_WORK ITEM_
Switch "median line" to "center line" wherever it occurs in the rows below, and write the rows out again with everything else left as it is. Leave the pictures out.

== Segment start ==

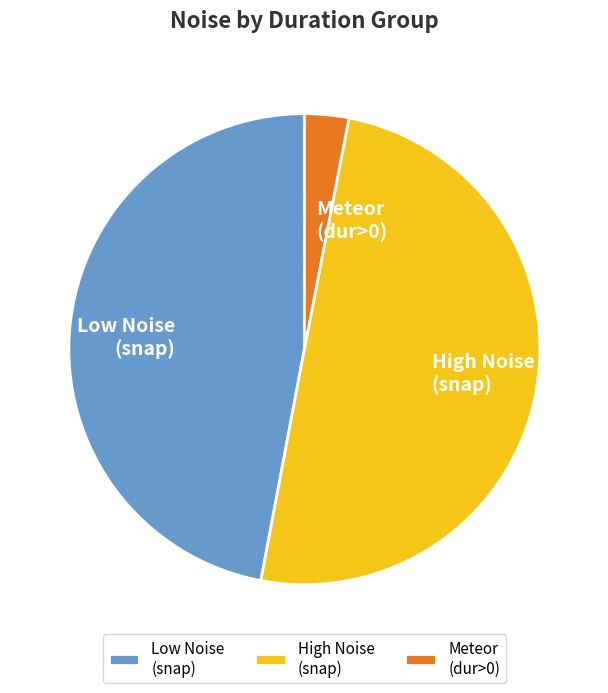

Rank the categories by value from lowest to highest.

Meteor (dur>0), Low Noise (snap), High Noise (snap)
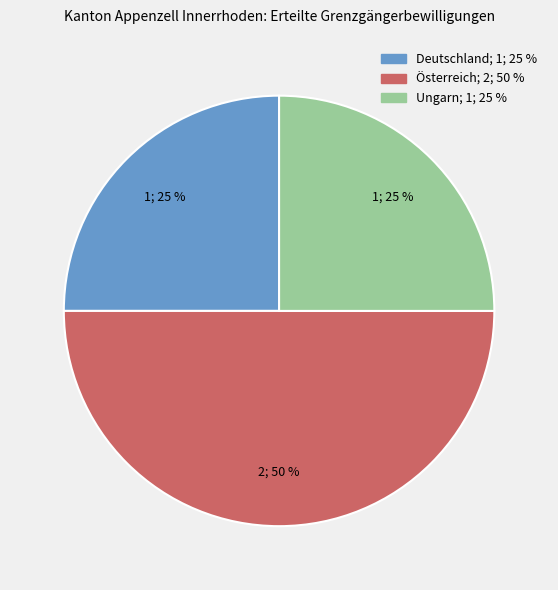

Approximately how many times larger is the value at Deutschland; 1; 25 % compared to Ungarn; 1; 25 %?

1.0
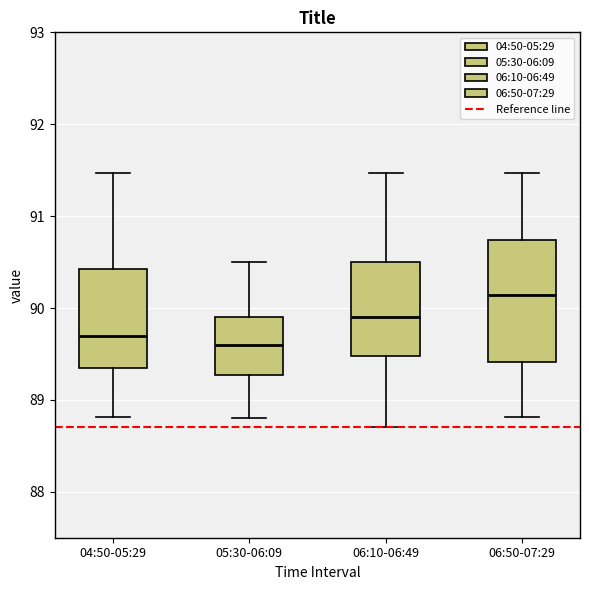

Which box's median line is the lowest?

05:30-06:09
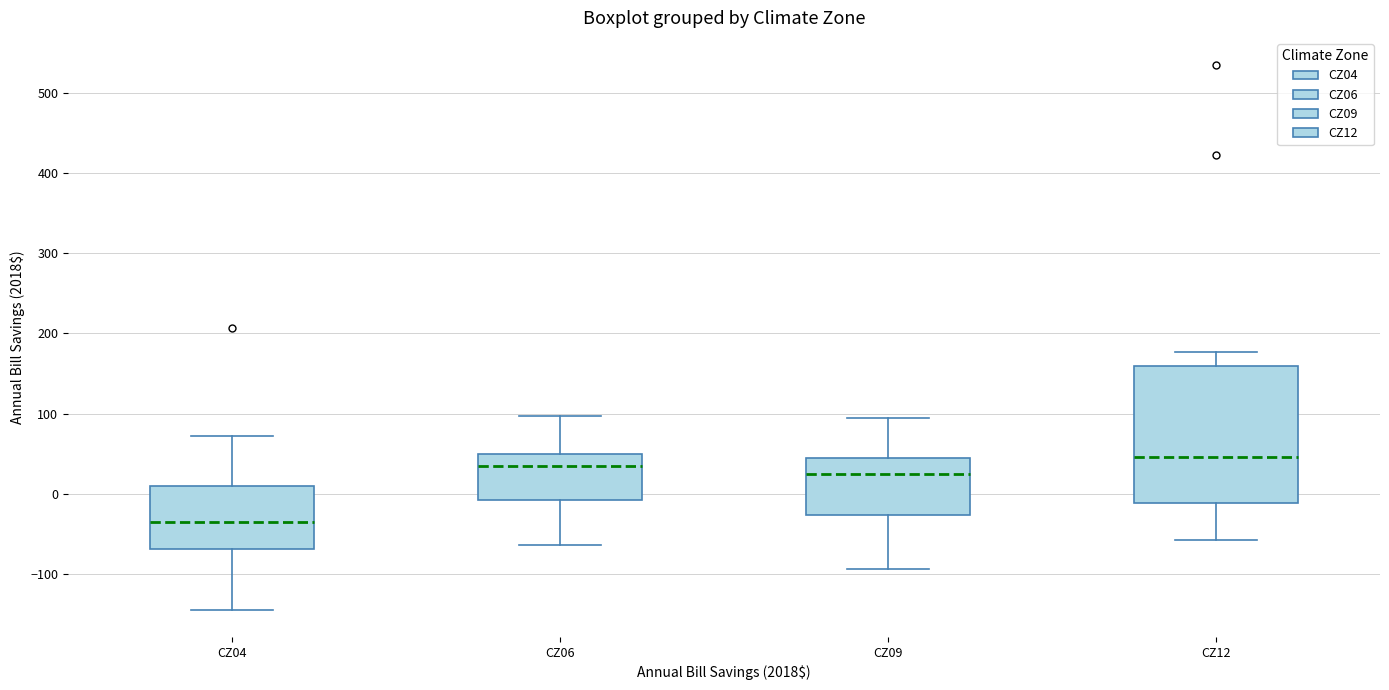

Reading left to right, transcribe this box plot: for each box, give where its median line is, the range the box spans, and where its two whiskers end, as read against the y-axis. The values are not printed on the chart, so give them approximately, as read against the axis.

CZ04: median -40, box -70 to 10, whiskers -140 to 70
CZ06: median 30, box -10 to 50, whiskers -60 to 100
CZ09: median 20, box -30 to 40, whiskers -90 to 90
CZ12: median 50, box -10 to 160, whiskers -60 to 180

== Segment end ==

_RESULT FOR THIS TASK_
Rank the categories by value from lowest to highest.

Meteor (dur>0), Low Noise (snap), High Noise (snap)

Approximately how many times larger is the value at Deutschland; 1; 25 % compared to Ungarn; 1; 25 %?

1.0

Which box's center line is the lowest?

05:30-06:09

Reading left to right, transcribe this box plot: for each box, give where its center line is, the range the box spans, and where its two whiskers end, as read against the y-axis. The values are not printed on the chart, so give them approximately, as read against the axis.

CZ04: median -40, box -70 to 10, whiskers -140 to 70
CZ06: median 30, box -10 to 50, whiskers -60 to 100
CZ09: median 20, box -30 to 40, whiskers -90 to 90
CZ12: median 50, box -10 to 160, whiskers -60 to 180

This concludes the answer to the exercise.